I traced the code and found that the wrong data structure was returned when delete.

diff --git a/pkg/server/etcd/backendshim.go b/pkg/server/etcd/backendshim.go
index 1b56007..00525f8 100644
--- a/pkg/server/etcd/backendshim.go
+++ b/pkg/server/etcd/backendshim.go
@@ -145,10 +145,11 @@ func (b *backendShim) Delete(ctx context.Context, key []byte, revision int64) (*
                Succeeded: response.Succeeded,
                Responses: []*etcdserverpb.ResponseOp{
                        {
-                               Response: &etcdserverpb.ResponseOp_ResponseRange{
-                                       ResponseRange: &etcdserverpb.RangeResponse{
-                                               Header: txnHeader(int64(response.Header.Revision)),
-                                               Kvs:    kvs,
+                               Response: &etcdserverpb.ResponseOp_ResponseDeleteRange{
+                                       ResponseDeleteRange: &etcdserverpb.DeleteRangeResponse{
+                                               Header:  txnHeader(int64(response.Header.Revision)),
+                                               PrevKvs: kvs,
+                                               Deleted: int64(len(kvs)),
                                        },
                                },
                        },
(END)
fly2F commented 1 year ago

Is this an experimental project? Has it been used in an internal production environment?

divanodestiny commented 1 year ago

@fly2F sorry for the late response. which version of k8s do you used?

divanodestiny commented 1 year ago

@fly2F i find the problem. https://github.com/kubernetes/kubernetes/pull/113369 fix the related issue which make k8s depend on this field. I think current response can match the requirement of k8s <=1.25. it will be great if you have time to fix it ~ or i will try to fix the problem when i am free.

fly2F commented 1 year ago

@divanodestiny Thank you very much for your reply. I used v1.24.0 code for testing and the deletion function is normal.

liangyuanpeng commented 4 months ago

Is this an experimental project? Has it been used in an internal production environment?
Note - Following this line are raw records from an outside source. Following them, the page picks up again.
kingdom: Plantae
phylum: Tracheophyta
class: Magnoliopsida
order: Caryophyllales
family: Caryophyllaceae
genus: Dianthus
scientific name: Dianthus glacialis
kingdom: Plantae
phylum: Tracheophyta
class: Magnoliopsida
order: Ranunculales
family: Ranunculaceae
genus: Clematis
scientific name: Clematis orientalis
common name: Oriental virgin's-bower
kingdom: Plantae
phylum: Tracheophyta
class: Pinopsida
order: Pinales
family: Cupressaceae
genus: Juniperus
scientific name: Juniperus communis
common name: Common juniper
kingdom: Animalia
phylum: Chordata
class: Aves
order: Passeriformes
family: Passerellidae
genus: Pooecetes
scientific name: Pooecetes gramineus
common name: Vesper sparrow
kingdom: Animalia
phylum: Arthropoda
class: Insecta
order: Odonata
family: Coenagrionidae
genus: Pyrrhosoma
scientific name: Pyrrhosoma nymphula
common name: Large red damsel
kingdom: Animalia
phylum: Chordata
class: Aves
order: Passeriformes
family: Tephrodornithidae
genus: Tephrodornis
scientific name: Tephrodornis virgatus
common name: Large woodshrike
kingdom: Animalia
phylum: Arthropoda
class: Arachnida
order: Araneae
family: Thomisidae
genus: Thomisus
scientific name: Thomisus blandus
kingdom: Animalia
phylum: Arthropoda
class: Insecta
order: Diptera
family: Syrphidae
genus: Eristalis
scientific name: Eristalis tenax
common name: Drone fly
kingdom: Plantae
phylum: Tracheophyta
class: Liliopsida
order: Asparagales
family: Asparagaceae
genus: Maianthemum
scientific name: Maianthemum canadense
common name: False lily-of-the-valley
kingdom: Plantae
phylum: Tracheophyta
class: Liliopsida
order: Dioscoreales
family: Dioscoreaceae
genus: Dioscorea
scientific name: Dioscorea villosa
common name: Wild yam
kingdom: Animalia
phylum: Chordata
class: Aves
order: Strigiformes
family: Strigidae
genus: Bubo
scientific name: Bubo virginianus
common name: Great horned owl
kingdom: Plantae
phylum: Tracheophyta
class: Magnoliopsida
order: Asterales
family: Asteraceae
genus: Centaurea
cc @divanodestiny it would be great if we have some ansower.

divanodestiny commented 4 months ago

Is this an experimental project? Has it been used in an internal production environment?

cc @divanodestiny it would be great if we have some ansower.

we use it in our product env. the largest k8s has 20k+ nodes.